» Short exercise: Rewrite as a numbered list the lines in the records below, starting at the line containing "scientific name: Rugoloa pilosa" and ending at the line containing "collector number: 14334". Include both of those lines and omit any blank lines.

» Information given:
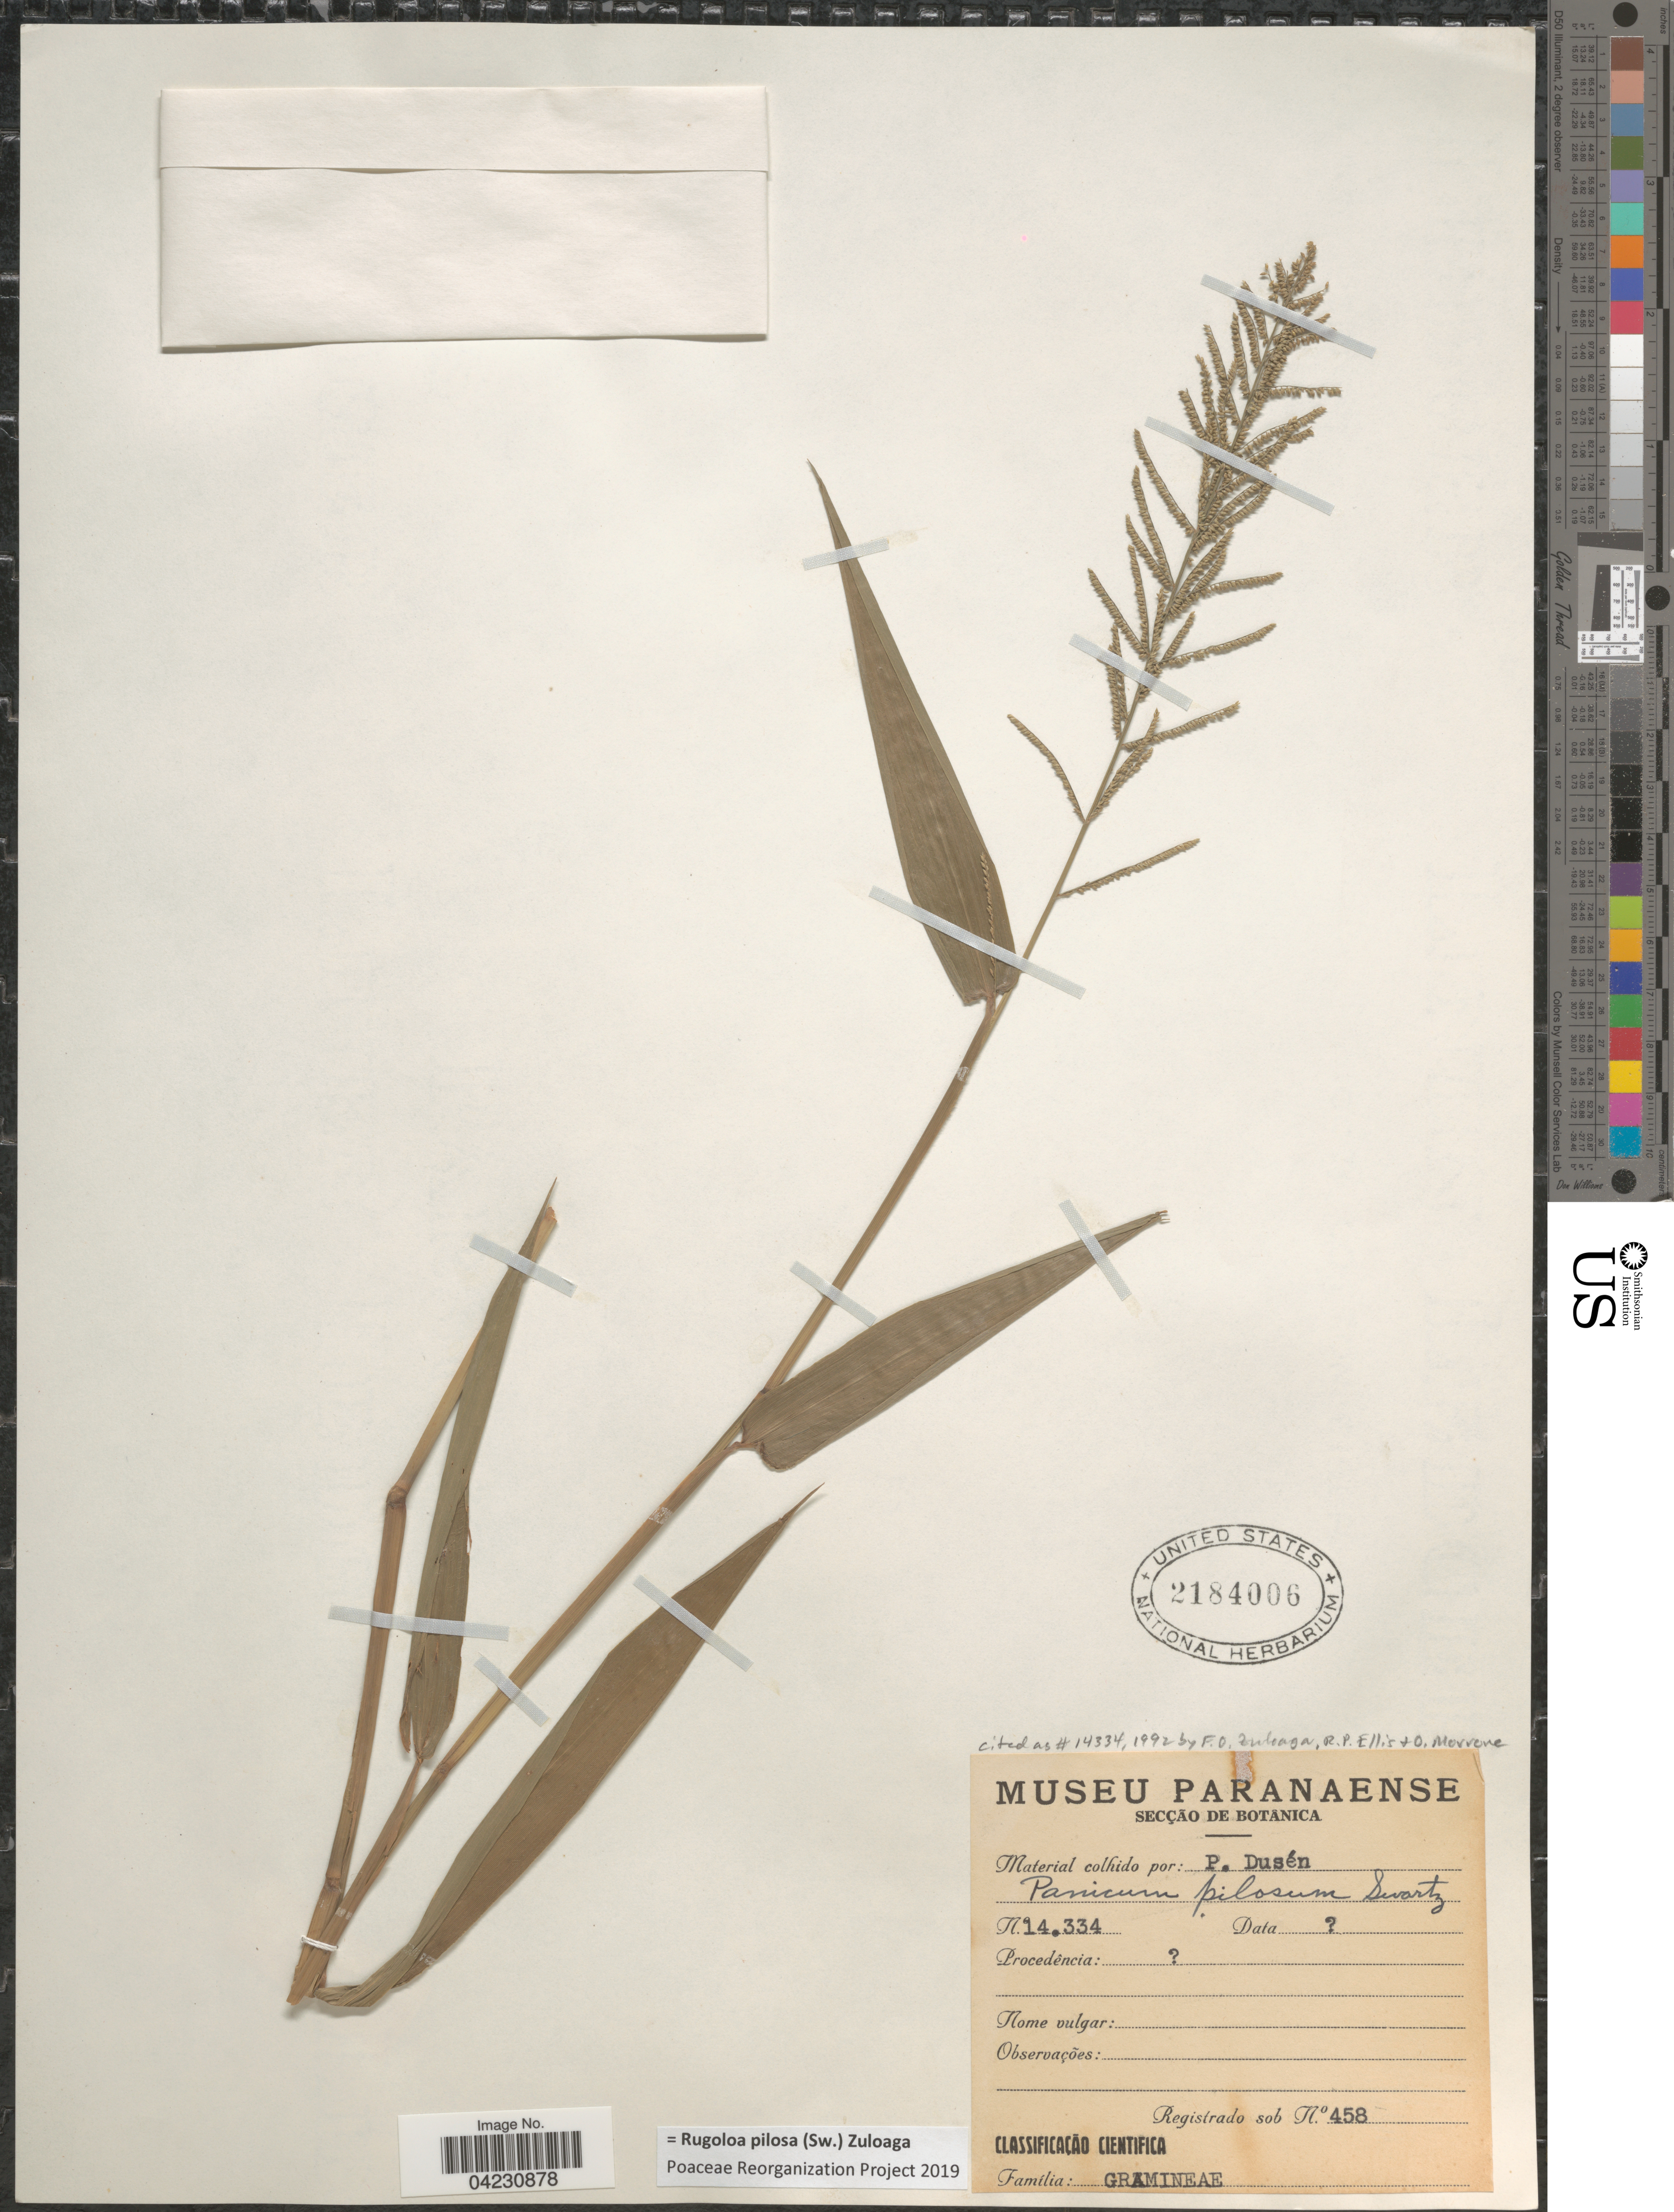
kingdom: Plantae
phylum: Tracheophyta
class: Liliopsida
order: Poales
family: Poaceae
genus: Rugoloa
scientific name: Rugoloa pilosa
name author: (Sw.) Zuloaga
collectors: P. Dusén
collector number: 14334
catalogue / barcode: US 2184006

...

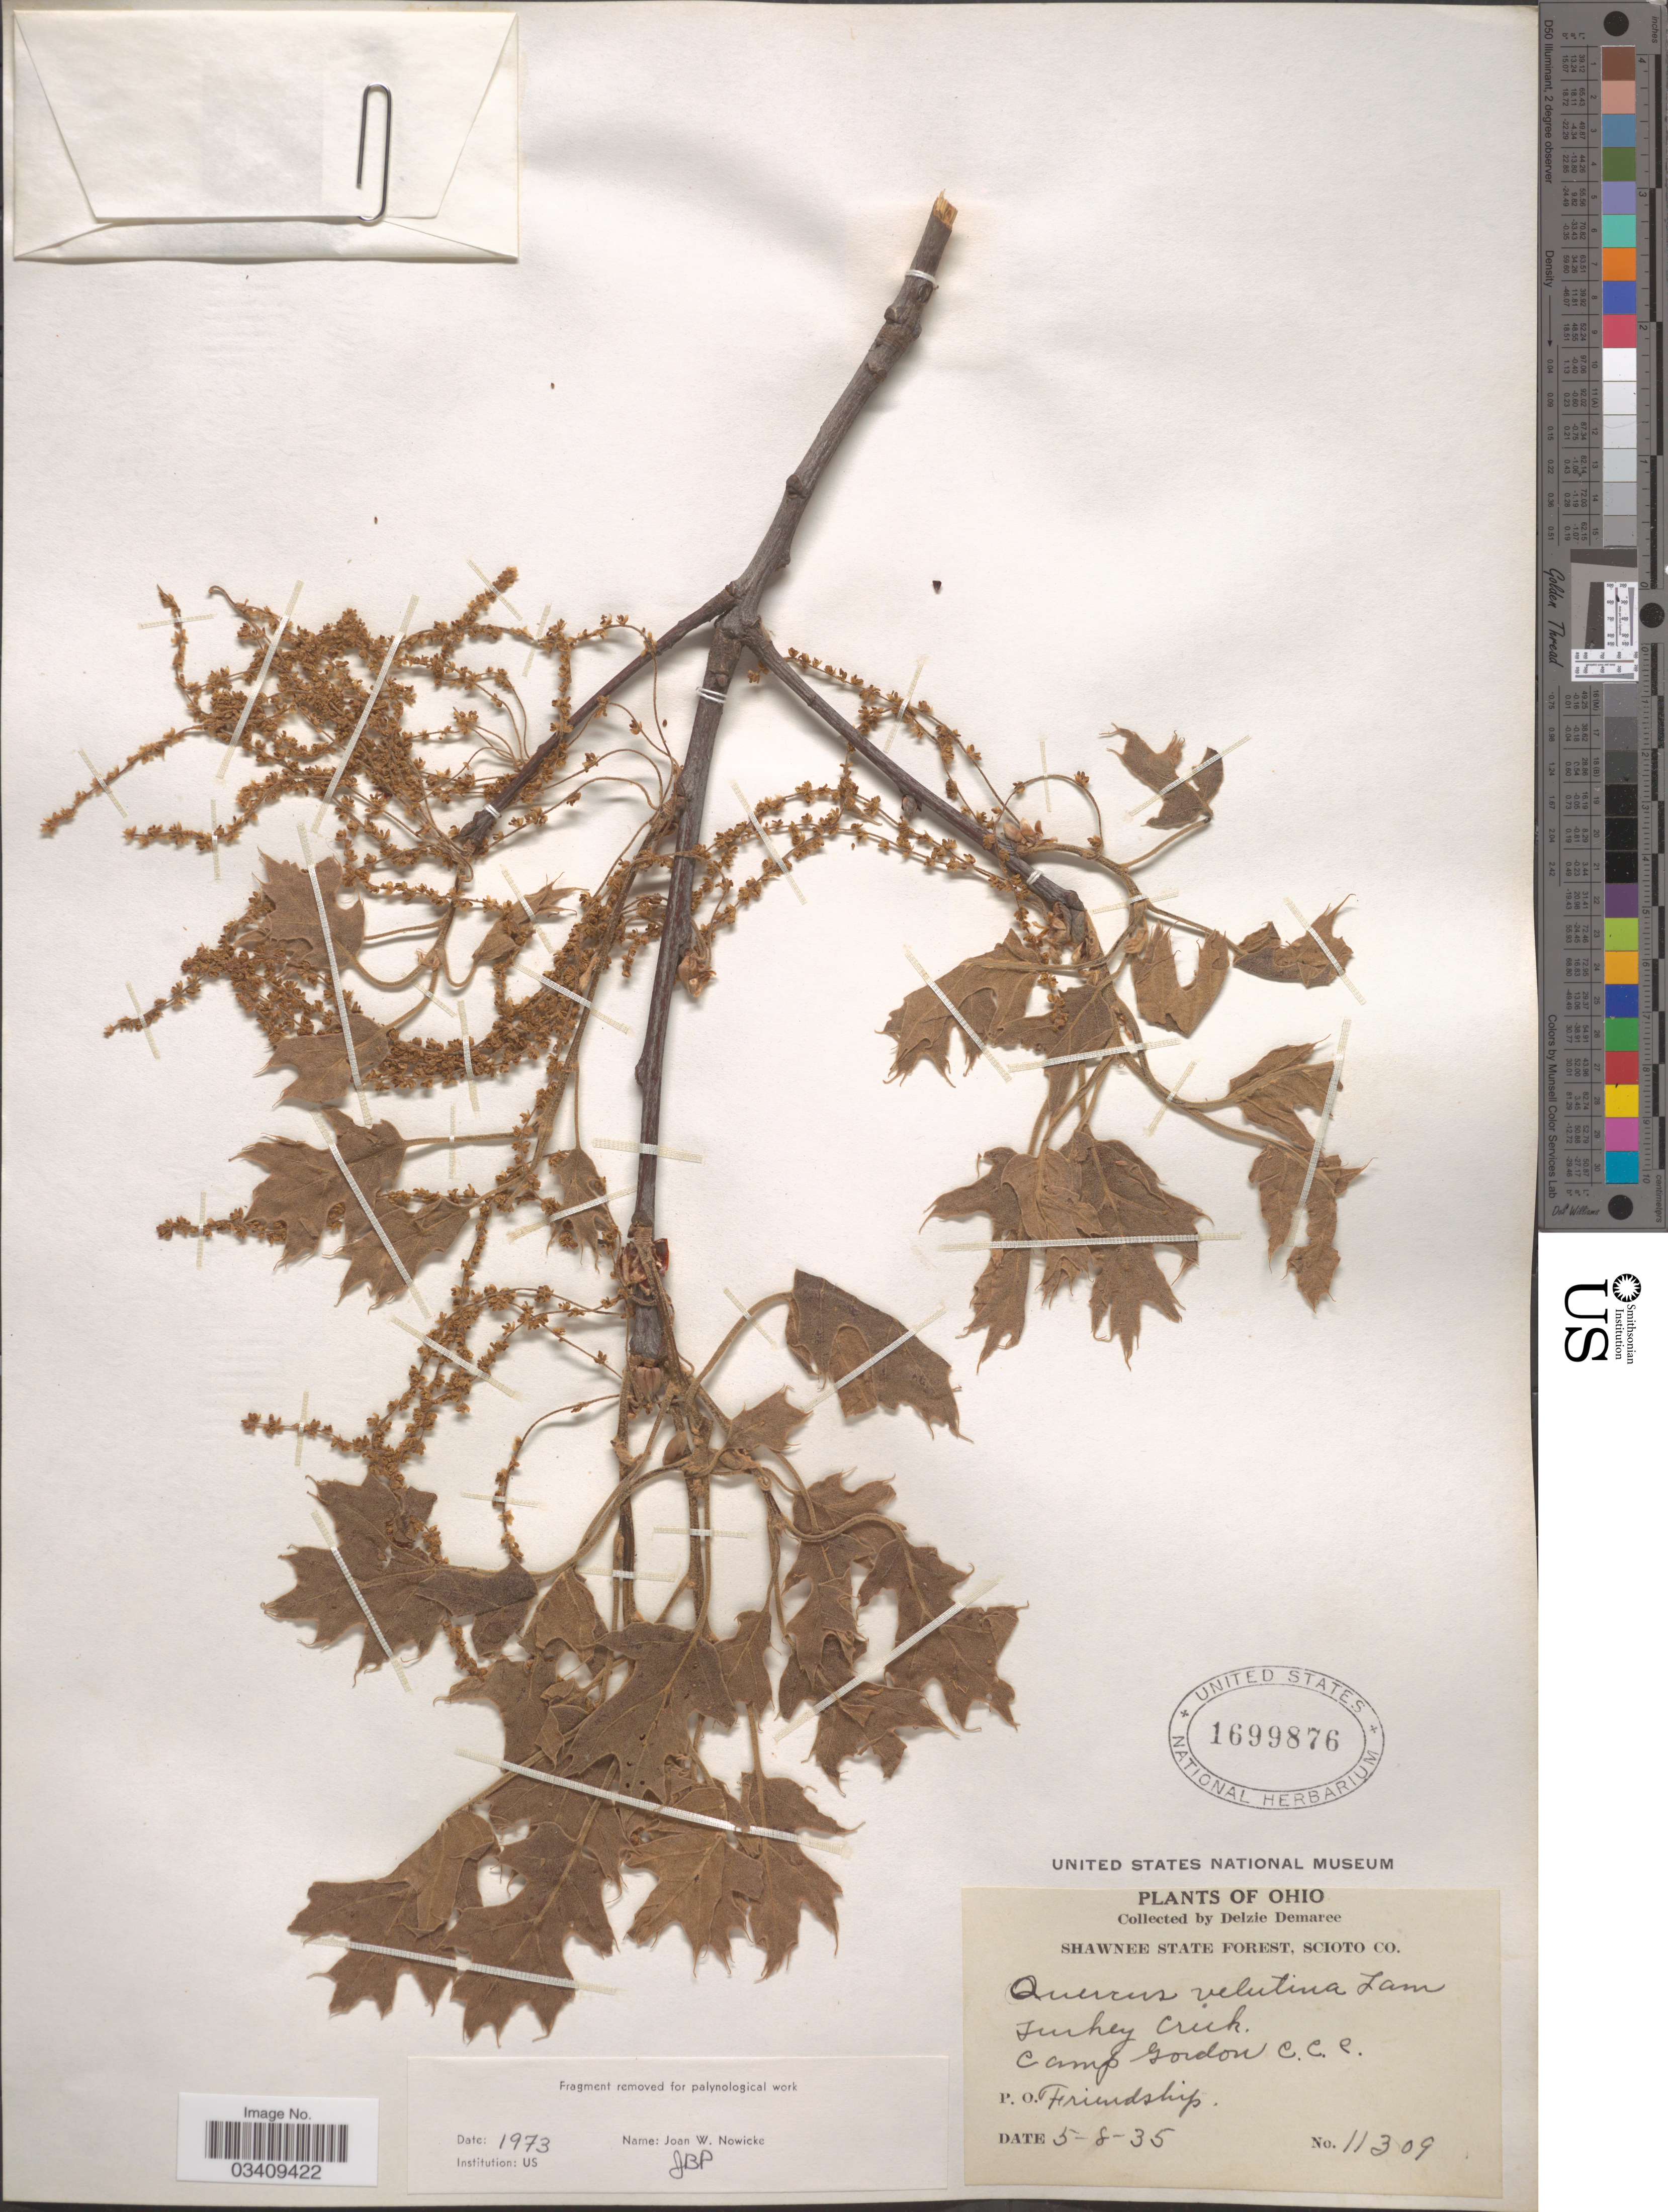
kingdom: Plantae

» Result of the task:
1. scientific name: Rugoloa pilosa
2. name author: (Sw.) Zuloaga
3. collectors: P. Dusén
4. collector number: 14334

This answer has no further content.